Exosomes are a nanometer-sized type of extracellular vesicle that can be shed from every cell in the body and can hold a variety of cargo, including proteins, lipids, metabolites and nucleic acids. Researchers worldwide have been attempting to harness the exosome as a drug delivery vehicle, but many of the techniques that have previously been developed required the use of complex molecular biology tools or degraded the exosome's innate functionality.
Sushil Lathwal, then a doctoral candidate in the Mellon College of Science's Department of Chemistry, and Saigopalakrishna (Sai) Yerneni, then a doctoral candidate in the College of Engineering's Department of Biomedical Engineering, came up with an idea to surmount these obstacles. They worked alongside researchers in the laboratories of Subha R. Das, associate professor of chemistry; Krzysztof Matyjaszewski, professor of natural sciences; and Phil Campbell, research professor of biomedical engineering, to create a method that engineers exosomes with a DNA-cholesterol tether. The synthetic single-stranded DNA on the tether can bind with a complementary strand of DNA linked to a bioactive agent.
"Our research on exosome surface modification started, in the best traditions of Carnegie Mellon University, as an interdisciplinary collaborative project. Although this project began out of simple curiosity of combining our respective research interests, we are delighted to see its potential clinical translation with our venture with Coya Therapeutics," Das and Campbell said in a statement.
Coya Therapeutics is a clinical-stage biotechnology company that develops approaches that enhance regulatory T cell (Tregs) in vivo, including autologous and allogenic Treg-derived exosome therapeutic and novel biologics. They plan to develop exosome-polymer hybrids (EPHs) to enable exosomes to be homed to proteins of interest, while delivering select payloads to targeted cells.

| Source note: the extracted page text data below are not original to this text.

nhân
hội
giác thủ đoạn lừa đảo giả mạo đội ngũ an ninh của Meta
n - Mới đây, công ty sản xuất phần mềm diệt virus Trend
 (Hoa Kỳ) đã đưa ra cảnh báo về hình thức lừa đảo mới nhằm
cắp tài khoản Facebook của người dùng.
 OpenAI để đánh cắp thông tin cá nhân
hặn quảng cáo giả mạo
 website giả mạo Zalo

"This collaboration with Carnegie Mellon University further solidifies Coya's thought leadership in the global exosome therapeutics field, adding new and exciting technologies to our unique Treg-derived exosomes platform," stated Howard Berman, CEO of Coya Therapeutics. "Nanoengineering exosomes with such manufacturing efficiency to produce EPHs that can be customized to any surface protein, delivering growth factors or drugs, while enhancing cellular uptake and bioactivity is the future of targeted therapies."
"The next step of our development program will be to leverage EPHs to validate functional activity of our Treg-derived exosomes that home in and bind to high profile protein targets that drive specific disease processes. Additionally, these EPHs will be loaded with targeted payloads to enhance efficacy," stated Adrian Hepner, president and chief medical officer of Coya Therapeutics.